### Exercise requirements:
Give only the number of lines in the data below that contain the string "COSMIC".

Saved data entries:
=== Begin Enclosure ===
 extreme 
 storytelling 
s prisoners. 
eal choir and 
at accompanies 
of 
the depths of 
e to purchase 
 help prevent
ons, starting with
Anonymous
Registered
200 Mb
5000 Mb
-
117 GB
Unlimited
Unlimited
=== End Enclosure ===
=== Begin Enclosure ===
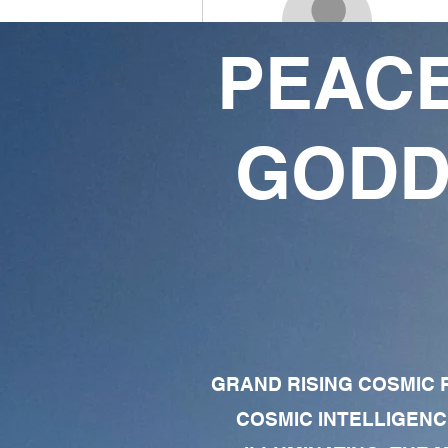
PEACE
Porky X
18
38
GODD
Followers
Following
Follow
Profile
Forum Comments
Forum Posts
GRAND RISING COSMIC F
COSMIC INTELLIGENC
=== End Enclosure ===
### Written answer:
2